5 Security Risks Of Sticking With Windows Server 2003

It's The Final Countdown

As the days count down to the end-of-support date for Windows Server 2003, those who don't migrate in time will face significant security risks, vendors and VARs agree. Those initial security risks can snowball into bigger issues around compliance and competition that could cause fines and revenue hits down the road. With a migration process that can take months, security experts recommended starting sooner rather than later to move systems off of Server 2003 to minimize the risk. For those who decide to stick with Server 2003, take a look at five risks they will face after July 14.

5. Unpatched Vulnerabilities

At its most basic level, the end-of-support date for Windows Server 2003 means an end to regular patches for known vulnerabilities, resulting in an "elevated risk to cybersecurity dangers," according to a November US-CERT alert. For perspective, Microsoft issued 61 security bulletins for the technology in 2014 and has already issued 25 security bulletins since the beginning of this year.

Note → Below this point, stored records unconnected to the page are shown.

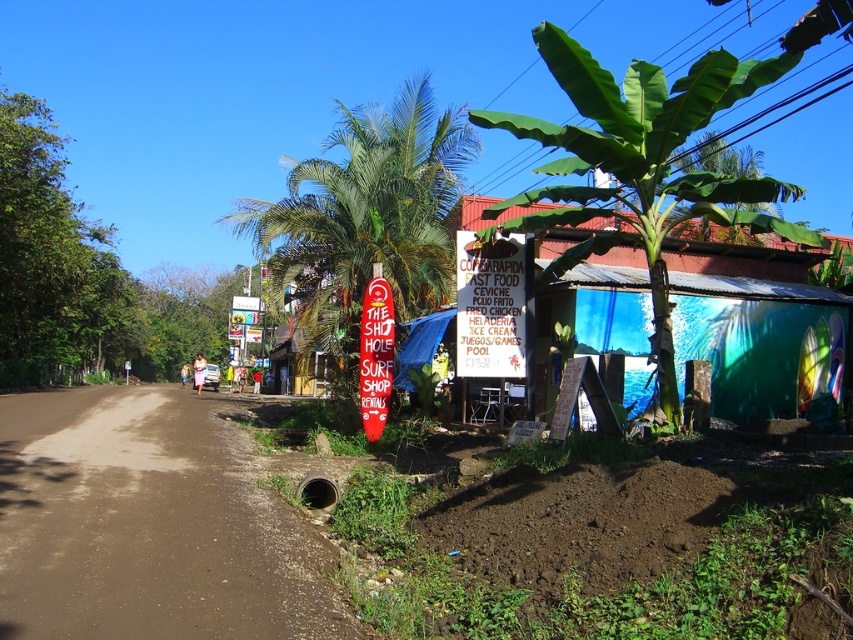
Question: Can you confirm if green leafy banana tree at center is positioned to the right of white paper sign at center?

Choices:
 (A) no
 (B) yes

Answer: (A)

Question: Among these points, which one is farthest from the camera?

Choices:
 (A) (434, 305)
 (B) (795, 186)
 (C) (250, 630)
 (D) (518, 284)

Answer: (A)

Question: Does brown dirt track at lower left have a larger size compared to green leafy banana tree at right?

Choices:
 (A) yes
 (B) no

Answer: (B)

Question: Where is brown dirt track at lower left located in relation to red plastic sign at center in the image?

Choices:
 (A) right
 (B) left

Answer: (B)

Question: Which of the following is the farthest from the observer?

Choices:
 (A) (320, 284)
 (B) (463, 310)
 (C) (375, 336)

Answer: (A)

Question: Which point is farther to the camera?

Choices:
 (A) brown dirt track at lower left
 (B) white paper sign at center

Answer: (B)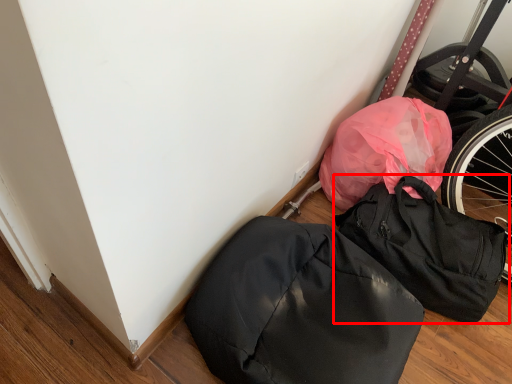
Question: Where is backpack (annotated by the red box) located in relation to backpack in the image?

Choices:
 (A) left
 (B) right

Answer: (B)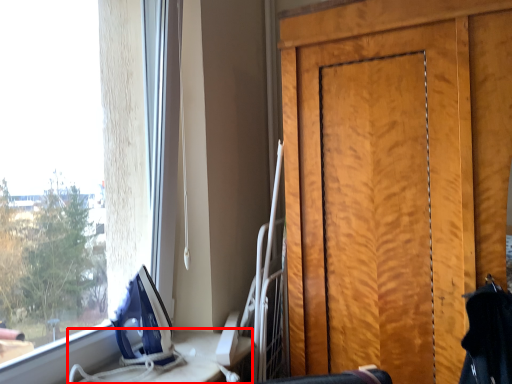
Question: From the image's perspective, where is table (annotated by the red box) located relative to door?

Choices:
 (A) below
 (B) above

Answer: (A)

"Computers running the Windows Server 2003 operating system will continue to work after support ends. However, using unsupported software may increase the risks of viruses and other security threats. Negative consequences could include loss of confidentiality, integrity, and or availability of data, system resources and business assets," the alert said.

4. Old Malware

It's not just new malware threats that face those who don't upgrade from Server 2003. There are also old, lingering threats that have been upgraded to exploit the systems, security experts said. That is a trend that has been seen again and again in the security industry as businesses and users continually fail to take measures to wrap secure policies around their systems, said Chris Strand, senior director of compliance programs for Bit9 + Carbon Black.

"You still see it even now, and I believe we will continue to see it," Strand said. "That has to change."

3. Compliance

While not a security vulnerability itself, businesses who must comply with PCI, HIPAA and other regulatory compliance standards face an extra security challenge by not upgrading from Server 2003. As security and compliance are usually tied tightly together, opening a major security vulnerability into a company's environment could automatically violate compliance regulations, and put it in danger of earning a hefty fine.

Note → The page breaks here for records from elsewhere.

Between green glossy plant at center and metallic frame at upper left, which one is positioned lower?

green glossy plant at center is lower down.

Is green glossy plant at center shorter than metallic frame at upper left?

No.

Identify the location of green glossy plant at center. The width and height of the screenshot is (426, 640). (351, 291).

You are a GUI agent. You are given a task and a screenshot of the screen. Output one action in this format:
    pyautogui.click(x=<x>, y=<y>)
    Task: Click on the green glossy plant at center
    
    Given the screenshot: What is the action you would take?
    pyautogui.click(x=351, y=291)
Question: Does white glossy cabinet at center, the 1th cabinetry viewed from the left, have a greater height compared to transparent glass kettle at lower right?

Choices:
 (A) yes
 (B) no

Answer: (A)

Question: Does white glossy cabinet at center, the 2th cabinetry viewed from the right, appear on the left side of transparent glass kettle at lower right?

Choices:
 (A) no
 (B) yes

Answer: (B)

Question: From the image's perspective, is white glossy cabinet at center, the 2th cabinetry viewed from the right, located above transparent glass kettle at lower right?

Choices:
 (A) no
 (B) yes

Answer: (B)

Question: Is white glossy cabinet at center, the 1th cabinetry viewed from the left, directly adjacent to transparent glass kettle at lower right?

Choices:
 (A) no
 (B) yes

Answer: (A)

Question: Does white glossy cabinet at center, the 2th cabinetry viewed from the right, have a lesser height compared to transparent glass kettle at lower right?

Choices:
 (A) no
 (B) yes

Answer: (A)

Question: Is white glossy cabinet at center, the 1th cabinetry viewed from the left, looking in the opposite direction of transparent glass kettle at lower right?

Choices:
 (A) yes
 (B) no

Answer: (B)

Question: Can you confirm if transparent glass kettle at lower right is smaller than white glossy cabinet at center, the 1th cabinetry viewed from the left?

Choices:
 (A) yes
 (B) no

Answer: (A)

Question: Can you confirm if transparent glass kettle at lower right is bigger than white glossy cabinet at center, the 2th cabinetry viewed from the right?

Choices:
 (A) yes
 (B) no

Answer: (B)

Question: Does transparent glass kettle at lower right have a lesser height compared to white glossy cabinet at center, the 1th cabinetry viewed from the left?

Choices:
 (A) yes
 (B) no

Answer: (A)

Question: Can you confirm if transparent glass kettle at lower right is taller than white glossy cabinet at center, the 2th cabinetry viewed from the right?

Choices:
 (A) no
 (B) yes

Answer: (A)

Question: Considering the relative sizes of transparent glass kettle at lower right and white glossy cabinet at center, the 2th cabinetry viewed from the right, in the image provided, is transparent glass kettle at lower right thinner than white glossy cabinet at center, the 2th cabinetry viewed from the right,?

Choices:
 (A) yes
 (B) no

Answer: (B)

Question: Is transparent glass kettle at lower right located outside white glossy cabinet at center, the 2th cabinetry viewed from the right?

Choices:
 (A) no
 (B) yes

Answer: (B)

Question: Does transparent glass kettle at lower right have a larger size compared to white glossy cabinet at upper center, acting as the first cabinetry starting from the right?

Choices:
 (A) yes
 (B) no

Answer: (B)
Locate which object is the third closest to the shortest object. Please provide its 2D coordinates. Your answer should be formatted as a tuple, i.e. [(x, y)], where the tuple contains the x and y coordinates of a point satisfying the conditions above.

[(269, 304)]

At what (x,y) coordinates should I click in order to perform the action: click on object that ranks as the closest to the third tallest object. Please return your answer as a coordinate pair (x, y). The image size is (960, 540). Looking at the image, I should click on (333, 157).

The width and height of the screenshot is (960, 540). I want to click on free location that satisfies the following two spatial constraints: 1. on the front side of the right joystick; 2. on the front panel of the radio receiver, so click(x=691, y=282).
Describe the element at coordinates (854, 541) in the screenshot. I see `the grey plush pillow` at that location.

"[Not upgrading] makes it a very easy target for people to gain entry to your data through these services," Steve Andrews, consulting manager and senior solutions architect at Perficient, said. "When you've got these compliance environments and [are] looking to pass that audit, of course [a system running Windows Server 2003] is going to straightaway fail."

2. Opening The Floodgates

The big-picture challenge for companies is that Windows Server 2003 vulnerabilities open the door for threats to the rest of the environment, security experts agreed. That means that other areas that are thought to be secure might no longer be, they said.

"If there's a breach in one of those dozens of dozens of applications [running on Server 2003] that could be exploited, then that could be, in effect, passed on to enterprise applications that could be secure," Samad Ali, vice president of HP Solutions at Logicalis U.S., said. "From that perspective, what you've done is give an 'in' to your entire ecosystem, even though on the individual level you have security on the application stack."

1. Compatibility Issues

In its alert, US-CERT warned that not upgrading from Windows Server 2003 could cause software and hardware compatibility issues, as most new applications will not be built for the operating system. From a security perspective, that lack of compatibility can cause problems as older apps will need to be carefully isolated very thoughtfully from the environment in order to be secure. From a business point of view, that can also put a company at a competitive disadvantage if it chooses not to upgrade to newer application technology.